### Required work
Please copy the records word for word, from the first line up to and including the line with "part at (830, 410) size: 50x49 px -> 33x32 px".

### Given entries

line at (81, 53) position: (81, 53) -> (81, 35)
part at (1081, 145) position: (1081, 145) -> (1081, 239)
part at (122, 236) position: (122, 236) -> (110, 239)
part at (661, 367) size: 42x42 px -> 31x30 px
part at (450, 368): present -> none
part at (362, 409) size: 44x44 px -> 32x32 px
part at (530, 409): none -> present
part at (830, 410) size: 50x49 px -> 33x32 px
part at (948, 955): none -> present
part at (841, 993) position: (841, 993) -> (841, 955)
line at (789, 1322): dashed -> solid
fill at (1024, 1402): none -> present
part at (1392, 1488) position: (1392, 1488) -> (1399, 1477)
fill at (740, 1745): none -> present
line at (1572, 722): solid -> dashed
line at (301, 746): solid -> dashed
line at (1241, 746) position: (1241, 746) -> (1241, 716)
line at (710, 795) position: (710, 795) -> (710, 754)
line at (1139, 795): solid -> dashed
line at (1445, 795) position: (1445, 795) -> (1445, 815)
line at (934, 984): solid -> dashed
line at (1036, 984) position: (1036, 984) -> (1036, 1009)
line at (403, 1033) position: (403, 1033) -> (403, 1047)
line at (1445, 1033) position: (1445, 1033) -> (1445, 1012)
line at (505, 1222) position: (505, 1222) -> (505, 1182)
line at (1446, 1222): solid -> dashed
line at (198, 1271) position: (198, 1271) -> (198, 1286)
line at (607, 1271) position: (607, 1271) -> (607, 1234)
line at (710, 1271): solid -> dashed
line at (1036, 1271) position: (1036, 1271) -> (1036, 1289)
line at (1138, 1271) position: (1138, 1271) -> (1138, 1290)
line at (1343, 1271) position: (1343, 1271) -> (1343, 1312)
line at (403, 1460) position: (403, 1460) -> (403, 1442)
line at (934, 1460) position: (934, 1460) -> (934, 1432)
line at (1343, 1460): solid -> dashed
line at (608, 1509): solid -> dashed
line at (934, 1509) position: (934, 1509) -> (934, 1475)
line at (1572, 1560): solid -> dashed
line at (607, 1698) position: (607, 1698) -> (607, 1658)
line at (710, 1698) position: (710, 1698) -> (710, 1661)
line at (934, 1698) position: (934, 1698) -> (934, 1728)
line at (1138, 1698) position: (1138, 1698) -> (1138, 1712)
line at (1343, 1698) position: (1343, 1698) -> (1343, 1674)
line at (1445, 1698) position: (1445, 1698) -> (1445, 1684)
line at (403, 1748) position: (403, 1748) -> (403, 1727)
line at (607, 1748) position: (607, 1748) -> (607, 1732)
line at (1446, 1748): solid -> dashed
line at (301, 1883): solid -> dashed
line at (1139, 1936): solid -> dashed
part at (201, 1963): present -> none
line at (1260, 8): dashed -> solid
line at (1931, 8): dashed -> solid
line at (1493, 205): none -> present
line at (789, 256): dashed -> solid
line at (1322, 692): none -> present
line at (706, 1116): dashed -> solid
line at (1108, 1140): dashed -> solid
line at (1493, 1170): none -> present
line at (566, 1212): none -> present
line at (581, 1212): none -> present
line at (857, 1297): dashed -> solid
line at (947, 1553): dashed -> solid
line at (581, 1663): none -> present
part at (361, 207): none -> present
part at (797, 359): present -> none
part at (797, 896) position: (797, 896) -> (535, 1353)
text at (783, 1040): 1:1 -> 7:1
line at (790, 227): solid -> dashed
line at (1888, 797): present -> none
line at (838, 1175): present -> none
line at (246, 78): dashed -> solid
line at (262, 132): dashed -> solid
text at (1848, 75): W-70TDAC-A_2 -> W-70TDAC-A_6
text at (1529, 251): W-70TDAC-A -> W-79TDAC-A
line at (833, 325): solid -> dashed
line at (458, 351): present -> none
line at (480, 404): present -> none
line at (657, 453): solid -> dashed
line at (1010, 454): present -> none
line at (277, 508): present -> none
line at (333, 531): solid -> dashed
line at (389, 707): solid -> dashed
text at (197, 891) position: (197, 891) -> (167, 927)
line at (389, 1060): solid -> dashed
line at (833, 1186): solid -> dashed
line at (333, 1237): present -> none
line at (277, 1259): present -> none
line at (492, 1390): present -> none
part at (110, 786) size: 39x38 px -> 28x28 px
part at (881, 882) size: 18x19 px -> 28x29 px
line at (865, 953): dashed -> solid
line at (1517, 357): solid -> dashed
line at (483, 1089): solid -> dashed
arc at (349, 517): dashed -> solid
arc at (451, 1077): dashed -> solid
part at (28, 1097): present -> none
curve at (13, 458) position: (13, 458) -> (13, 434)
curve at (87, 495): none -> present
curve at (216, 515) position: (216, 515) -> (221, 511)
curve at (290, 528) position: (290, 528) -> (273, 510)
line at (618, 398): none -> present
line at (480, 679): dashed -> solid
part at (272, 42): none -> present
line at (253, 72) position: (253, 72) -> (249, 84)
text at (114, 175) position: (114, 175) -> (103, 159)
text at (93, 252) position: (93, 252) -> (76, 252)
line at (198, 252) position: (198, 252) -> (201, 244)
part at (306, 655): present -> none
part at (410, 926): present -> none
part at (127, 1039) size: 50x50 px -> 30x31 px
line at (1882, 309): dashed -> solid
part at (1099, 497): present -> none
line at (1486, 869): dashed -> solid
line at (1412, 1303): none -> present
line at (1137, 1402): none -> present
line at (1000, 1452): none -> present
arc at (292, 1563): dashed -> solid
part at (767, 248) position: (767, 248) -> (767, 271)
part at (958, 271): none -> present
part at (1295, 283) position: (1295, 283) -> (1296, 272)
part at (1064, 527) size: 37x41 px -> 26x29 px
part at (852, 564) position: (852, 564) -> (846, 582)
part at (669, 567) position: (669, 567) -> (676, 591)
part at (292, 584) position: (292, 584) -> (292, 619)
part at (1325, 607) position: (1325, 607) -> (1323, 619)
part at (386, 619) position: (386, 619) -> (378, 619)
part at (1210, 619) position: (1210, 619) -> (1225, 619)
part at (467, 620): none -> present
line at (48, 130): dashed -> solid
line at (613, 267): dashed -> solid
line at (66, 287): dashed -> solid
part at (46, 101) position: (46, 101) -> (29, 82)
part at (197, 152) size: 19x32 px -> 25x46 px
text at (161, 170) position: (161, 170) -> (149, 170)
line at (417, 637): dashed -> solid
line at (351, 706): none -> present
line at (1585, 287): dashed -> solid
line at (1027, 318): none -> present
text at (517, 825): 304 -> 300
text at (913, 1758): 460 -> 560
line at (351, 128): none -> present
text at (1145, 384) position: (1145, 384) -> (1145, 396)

### Expected answer
line at (81, 53) position: (81, 53) -> (81, 35)
part at (1081, 145) position: (1081, 145) -> (1081, 239)
part at (122, 236) position: (122, 236) -> (110, 239)
part at (661, 367) size: 42x42 px -> 31x30 px
part at (450, 368): present -> none
part at (362, 409) size: 44x44 px -> 32x32 px
part at (530, 409): none -> present
part at (830, 410) size: 50x49 px -> 33x32 px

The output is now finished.